▶ **Data provided**
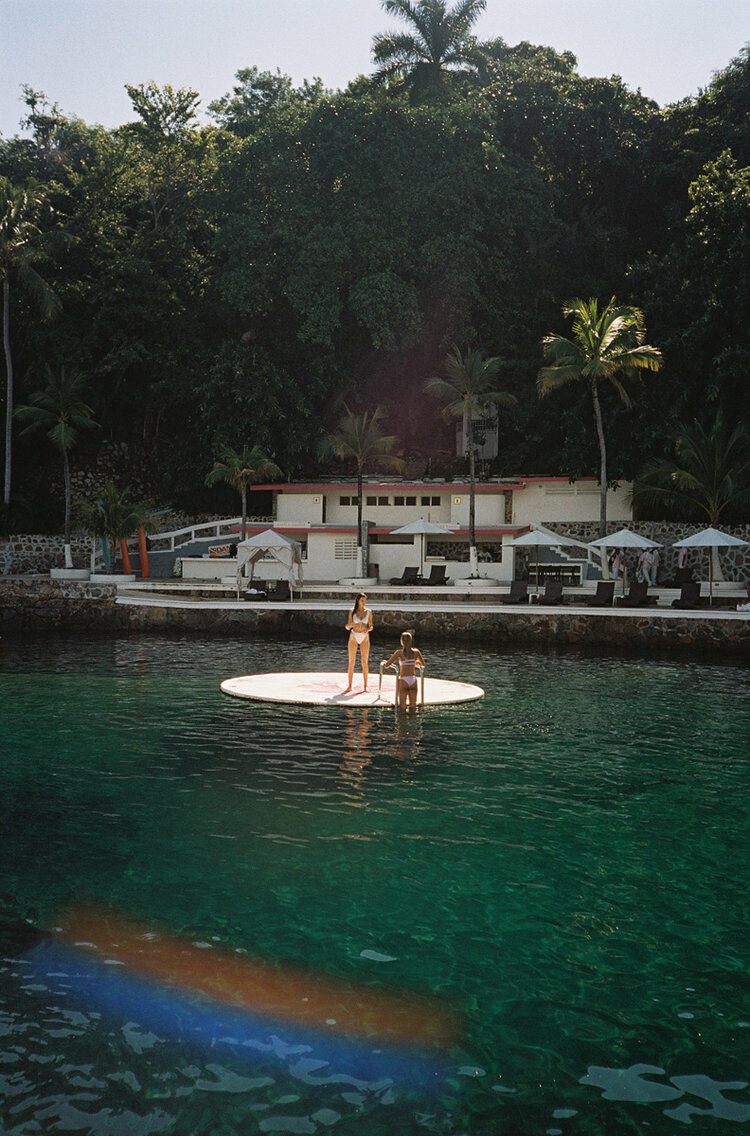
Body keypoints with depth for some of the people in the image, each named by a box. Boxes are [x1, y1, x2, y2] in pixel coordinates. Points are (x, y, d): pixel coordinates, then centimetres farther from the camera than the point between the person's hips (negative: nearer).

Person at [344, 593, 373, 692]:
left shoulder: (368, 612, 1)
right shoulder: (352, 611, -1)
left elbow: (371, 627, 5)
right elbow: (347, 627, 1)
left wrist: (367, 630, -17)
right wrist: (351, 624, -22)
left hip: (365, 638, 0)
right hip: (353, 637, 0)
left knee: (365, 663, 0)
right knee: (351, 662, 0)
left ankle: (365, 686, 6)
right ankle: (349, 686, 8)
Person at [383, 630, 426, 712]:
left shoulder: (399, 652, -8)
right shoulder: (416, 651, 1)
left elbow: (387, 665, -5)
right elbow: (423, 664, 19)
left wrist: (384, 662, 17)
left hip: (403, 680, -3)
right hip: (413, 680, 3)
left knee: (402, 707, 0)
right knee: (413, 707, 8)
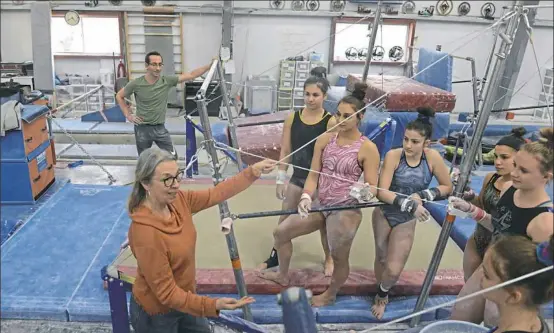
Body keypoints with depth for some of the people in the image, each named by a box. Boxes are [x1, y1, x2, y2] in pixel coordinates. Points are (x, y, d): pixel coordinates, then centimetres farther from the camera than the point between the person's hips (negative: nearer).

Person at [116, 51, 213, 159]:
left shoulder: (167, 81, -9)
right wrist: (128, 115, -3)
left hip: (160, 128, 2)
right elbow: (119, 96, 4)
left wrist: (211, 65, -19)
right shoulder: (136, 83, -11)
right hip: (142, 129, -1)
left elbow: (191, 75, -12)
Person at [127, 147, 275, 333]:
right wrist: (213, 304, -34)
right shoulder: (145, 233, -34)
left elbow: (215, 194, 0)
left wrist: (253, 172, -1)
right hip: (155, 314, -7)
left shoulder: (177, 200, -14)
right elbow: (166, 293, -28)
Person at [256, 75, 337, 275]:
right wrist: (281, 179, -2)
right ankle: (276, 255, 32)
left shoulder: (330, 122, -14)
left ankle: (329, 259, 36)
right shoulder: (292, 118, -5)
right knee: (284, 219, 12)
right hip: (298, 176, 3)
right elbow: (285, 151, -1)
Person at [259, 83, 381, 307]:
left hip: (345, 211, -5)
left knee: (339, 257, 9)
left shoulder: (368, 148, -13)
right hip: (320, 205, 6)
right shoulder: (325, 139, 0)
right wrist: (306, 197, -17)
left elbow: (373, 186, -11)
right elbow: (313, 175, 0)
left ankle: (330, 295, 42)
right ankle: (283, 276, 40)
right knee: (281, 232, 14)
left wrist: (366, 192, -34)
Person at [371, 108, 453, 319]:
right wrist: (410, 204, -36)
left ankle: (382, 294, 35)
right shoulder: (393, 155, -23)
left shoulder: (433, 157, -18)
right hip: (384, 214, 0)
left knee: (394, 270, -1)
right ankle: (381, 295, 49)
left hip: (406, 221, 1)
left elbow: (448, 187, -7)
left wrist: (422, 195, -22)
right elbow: (382, 192, -27)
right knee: (381, 258, 19)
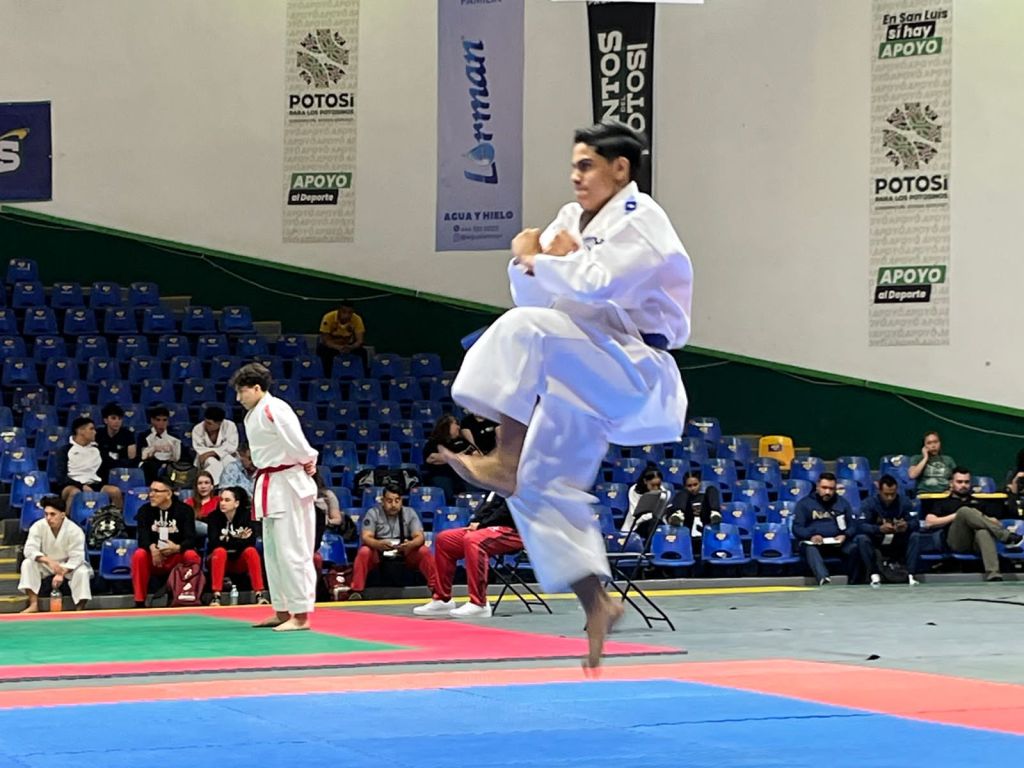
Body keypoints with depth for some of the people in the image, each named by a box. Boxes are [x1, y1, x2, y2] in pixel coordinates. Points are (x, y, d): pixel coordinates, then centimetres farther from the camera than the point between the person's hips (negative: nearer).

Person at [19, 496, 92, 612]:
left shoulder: (75, 531, -24)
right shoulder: (38, 526, -18)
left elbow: (76, 558, -25)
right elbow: (29, 550, -25)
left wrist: (62, 573, -40)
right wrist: (49, 561, -41)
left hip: (68, 566, -2)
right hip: (46, 564, 2)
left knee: (82, 572, -32)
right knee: (27, 563, -25)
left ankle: (79, 609, -24)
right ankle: (34, 605, -25)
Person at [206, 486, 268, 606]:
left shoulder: (246, 515, -12)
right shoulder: (214, 517, -13)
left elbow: (251, 542, -21)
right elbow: (215, 543, -23)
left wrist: (227, 540, -27)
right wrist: (239, 539, -29)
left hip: (241, 561, 1)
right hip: (221, 560, -1)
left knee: (251, 551, -28)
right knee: (220, 551, -31)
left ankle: (259, 595, -31)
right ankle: (216, 596, -35)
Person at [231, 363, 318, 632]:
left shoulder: (273, 409, -17)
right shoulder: (254, 414, 15)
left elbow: (295, 441, -23)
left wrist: (307, 461, -4)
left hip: (287, 486, -11)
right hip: (272, 486, 11)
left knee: (292, 551, -9)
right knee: (272, 551, 15)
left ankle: (300, 615, -7)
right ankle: (282, 612, 23)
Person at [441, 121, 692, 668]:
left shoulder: (640, 220, -9)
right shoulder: (574, 219, 15)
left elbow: (596, 284, -26)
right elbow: (530, 295, 14)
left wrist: (539, 260, -10)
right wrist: (536, 260, -8)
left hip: (636, 374, -9)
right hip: (588, 383, 9)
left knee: (524, 331, -31)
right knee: (544, 485, 5)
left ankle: (502, 464, -27)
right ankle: (597, 604, 11)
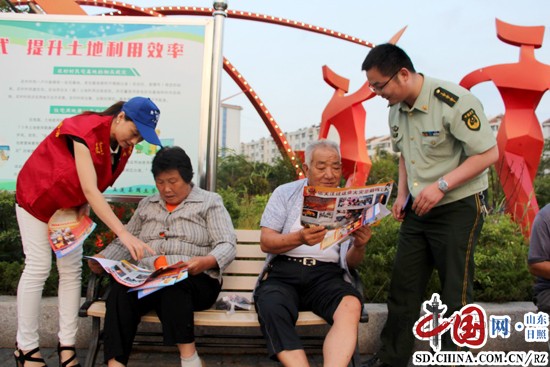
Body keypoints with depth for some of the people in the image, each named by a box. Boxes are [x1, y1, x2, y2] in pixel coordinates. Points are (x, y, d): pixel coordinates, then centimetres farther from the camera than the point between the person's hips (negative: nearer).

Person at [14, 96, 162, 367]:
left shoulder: (124, 146, -11)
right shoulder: (86, 130, -34)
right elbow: (90, 189, -42)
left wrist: (83, 206, -12)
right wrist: (123, 233, -48)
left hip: (71, 204, 7)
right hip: (38, 197, -6)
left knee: (72, 270, 2)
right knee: (38, 268, -6)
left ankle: (67, 344, 9)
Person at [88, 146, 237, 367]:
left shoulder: (209, 202, 8)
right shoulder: (146, 205, 23)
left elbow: (227, 246, -2)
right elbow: (125, 242, 24)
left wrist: (206, 262, -23)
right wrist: (103, 259, 3)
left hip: (194, 281, -3)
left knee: (171, 284, -38)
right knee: (122, 289, -30)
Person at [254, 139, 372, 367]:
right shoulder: (285, 193, 9)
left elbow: (351, 262, 10)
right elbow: (266, 243, 1)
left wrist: (359, 246, -14)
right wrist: (299, 238, -20)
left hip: (327, 274, 1)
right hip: (283, 272, -1)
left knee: (351, 305, -32)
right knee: (272, 310, -34)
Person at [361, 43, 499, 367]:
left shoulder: (454, 101, -20)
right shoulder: (396, 110, 3)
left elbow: (489, 153, -18)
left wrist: (440, 186, -24)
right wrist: (403, 194, 6)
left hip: (459, 208, -7)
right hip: (418, 208, 7)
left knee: (455, 292, 2)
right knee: (403, 286, 11)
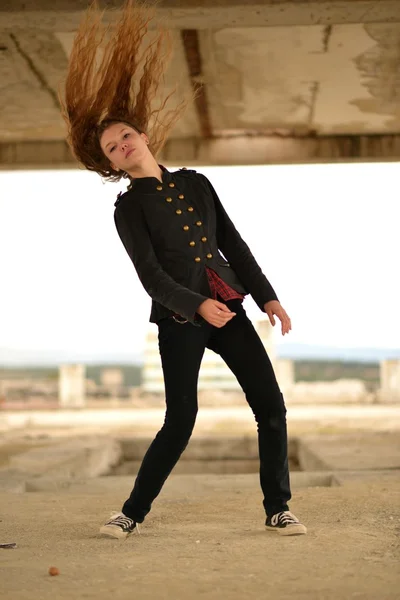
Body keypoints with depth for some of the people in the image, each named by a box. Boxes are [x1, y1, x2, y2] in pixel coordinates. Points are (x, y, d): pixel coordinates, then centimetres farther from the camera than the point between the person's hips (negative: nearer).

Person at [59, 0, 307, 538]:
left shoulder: (195, 182, 13)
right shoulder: (129, 207, 1)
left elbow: (234, 244, 14)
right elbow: (150, 274, -10)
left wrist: (266, 295, 7)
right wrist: (198, 306, -24)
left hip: (229, 308, 4)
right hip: (180, 319, -4)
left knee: (271, 406, -1)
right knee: (180, 423, -8)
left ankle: (277, 509, 11)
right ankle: (134, 512, 8)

▶ **The task**
Return all of the material above verbatim, line for line, with the pictures omitted.

▶ **Answer box**
Body keypoints with depth for some of the people in the image, each named by a box. Boxes are [x1, y1, x2, y2] in pixel coordinates. Points are (x, y, d): pixel coordinates, then centimetres farther from the camera than the point between the person's hips (negative: nearer).

Person at [344, 593, 373, 692]:
left shoulder: (368, 612, 1)
right shoulder: (352, 611, -1)
left elbow: (371, 627, 5)
right elbow: (347, 627, 1)
left wrist: (367, 630, -17)
right wrist: (351, 624, -22)
left hip: (365, 638, 0)
right hip: (353, 637, 0)
left knee: (365, 663, 0)
right knee: (351, 662, 0)
left ankle: (365, 686, 6)
right ankle: (349, 686, 8)
Person at [383, 630, 426, 712]:
left shoulder: (399, 652, -8)
right shoulder: (416, 651, 1)
left elbow: (387, 665, -5)
right elbow: (423, 664, 19)
left wrist: (384, 662, 17)
left hip: (403, 680, -3)
right hip: (413, 680, 3)
left knee: (402, 707, 0)
right knee: (413, 707, 8)
Body keypoints with depth for some of the people in the image, each named by a box. Boxes are [x1, y1, x2, y2] in pixel coordinates. Points are (x, y, d): pixel coordinates, then centimetres farther from the camera than the point between the person's hips (negative: nearer).

Person at [116, 51, 213, 159]:
left shoulder: (167, 81, -9)
right wrist: (128, 115, -3)
left hip: (160, 128, 2)
right elbow: (119, 96, 4)
left wrist: (211, 65, -19)
right shoulder: (136, 83, -11)
right hip: (142, 129, -1)
left elbow: (191, 75, -12)
Person at [127, 147, 275, 333]:
right wrist: (213, 304, -34)
right shoulder: (145, 233, -34)
left elbow: (215, 194, 0)
left wrist: (253, 172, -1)
right hip: (155, 314, -7)
left shoulder: (177, 200, -14)
right elbow: (166, 293, -28)
Person at [256, 75, 337, 275]:
right wrist: (281, 179, -2)
right ankle: (276, 255, 32)
left shoulder: (330, 122, -14)
left ankle: (329, 259, 36)
right shoulder: (292, 118, -5)
right knee: (284, 219, 12)
right hip: (298, 176, 3)
right elbow: (285, 151, -1)
Person at [259, 83, 381, 307]:
left hip: (345, 211, -5)
left knee: (339, 257, 9)
left shoulder: (368, 148, -13)
right hip: (320, 205, 6)
right shoulder: (325, 139, 0)
right wrist: (306, 197, -17)
left elbow: (373, 186, -11)
right elbow: (313, 175, 0)
left ankle: (330, 295, 42)
right ankle: (283, 276, 40)
right knee: (281, 232, 14)
left wrist: (366, 192, -34)
Person at [371, 108, 453, 319]:
right wrist: (410, 204, -36)
left ankle: (382, 294, 35)
right shoulder: (393, 155, -23)
left shoulder: (433, 157, -18)
right hip: (384, 214, 0)
left knee: (394, 270, -1)
right ankle: (381, 295, 49)
left hip: (406, 221, 1)
left elbow: (448, 187, -7)
left wrist: (422, 195, -22)
right elbow: (382, 192, -27)
right knee: (381, 258, 19)
Body keypoints with depth for some of the people in the image, each named by a box. Boxes are [x1, y1, x2, y2] in pixel coordinates. Points are (x, y, d): pixel coordinates, then centimetres farther from the camera than the point between the person's hips (negative: nearer).

Person at [19, 496, 92, 612]:
left shoulder: (75, 531, -24)
right shoulder: (38, 526, -18)
left elbow: (76, 558, -25)
right elbow: (29, 550, -25)
left wrist: (62, 573, -40)
right wrist: (49, 561, -41)
left hip: (68, 566, -2)
right hip: (46, 564, 2)
left knee: (82, 572, -32)
right knee: (27, 563, -25)
left ankle: (79, 609, -24)
right ankle: (34, 605, -25)
Person at [206, 486, 268, 606]:
left shoulder: (246, 515, -12)
right shoulder: (214, 517, -13)
left elbow: (251, 542, -21)
right elbow: (215, 543, -23)
left wrist: (227, 540, -27)
right wrist: (239, 539, -29)
left hip: (241, 561, 1)
right hip: (221, 560, -1)
left knee: (251, 551, -28)
right knee: (220, 551, -31)
left ankle: (259, 595, -31)
right ankle: (216, 596, -35)
Person at [231, 363, 318, 632]:
left shoulder: (273, 409, -17)
right shoulder: (254, 414, 15)
left elbow: (295, 441, -23)
left wrist: (307, 461, -4)
left hip: (287, 486, -11)
right hip: (272, 486, 11)
left knee: (292, 551, -9)
right knee: (272, 551, 15)
left ankle: (300, 615, -7)
right ankle: (282, 612, 23)
Person at [441, 121, 692, 668]:
left shoulder: (640, 220, -9)
right shoulder: (574, 219, 15)
left elbow: (596, 284, -26)
right elbow: (530, 295, 14)
left wrist: (539, 260, -10)
right wrist: (536, 260, -8)
left hip: (636, 374, -9)
right hip: (588, 383, 9)
left knee: (524, 331, -31)
right knee: (544, 485, 5)
left ankle: (502, 464, -27)
right ankle: (597, 604, 11)
Body keypoints with depth for some of the people in the image, each named by a box. Boxes are [x1, y1, x2, y2] in pixel coordinates. Points are (x, y, d): pixel coordinates, then centimetres farther from the camera than the point between the person's hips (negative: nearer).

Person at [14, 96, 162, 367]:
left shoulder: (124, 146, -11)
right shoulder: (86, 130, -34)
right elbow: (90, 189, -42)
left wrist: (83, 206, -12)
right wrist: (123, 233, -48)
left hip: (71, 204, 7)
right hip: (38, 197, -6)
left knee: (72, 270, 2)
right knee: (38, 268, -6)
left ankle: (67, 344, 9)
Person at [88, 146, 237, 367]:
left shoulder: (209, 202, 8)
right shoulder: (146, 205, 23)
left elbow: (227, 246, -2)
right elbow: (125, 242, 24)
left wrist: (206, 262, -23)
right wrist: (103, 259, 3)
left hip: (194, 281, -3)
left knee: (171, 284, -38)
right knee: (122, 289, -30)
Person at [254, 139, 372, 367]:
right shoulder: (285, 193, 9)
left elbow: (351, 262, 10)
right elbow: (266, 243, 1)
left wrist: (359, 246, -14)
right wrist: (299, 238, -20)
left hip: (327, 274, 1)
right hip: (283, 272, -1)
left knee: (351, 305, -32)
right knee: (272, 310, -34)
Person at [361, 43, 499, 367]:
left shoulder: (454, 101, -20)
right shoulder: (396, 110, 3)
left elbow: (489, 153, -18)
left wrist: (440, 186, -24)
right wrist: (403, 194, 6)
left hip: (459, 208, -7)
right hip: (418, 208, 7)
left knee: (455, 292, 2)
right knee: (403, 286, 11)
Body keypoints with depth for some of the people in the image, each named by a box. Boxes are [x1, y1, x2, y2] in pixel coordinates. Points are (x, y, d): pixel coordinates, then centimetres farther from the camera than the point between the person's hips (negative: nearer).

Person at [59, 0, 307, 538]:
left shoulder: (195, 182, 13)
right shoulder: (129, 207, 1)
left elbow: (234, 244, 14)
right elbow: (150, 274, -10)
left wrist: (266, 295, 7)
right wrist: (198, 306, -24)
left hip: (229, 308, 4)
right hip: (180, 319, -4)
left knee: (271, 406, -1)
right knee: (180, 423, -8)
left ankle: (277, 509, 11)
right ankle: (134, 512, 8)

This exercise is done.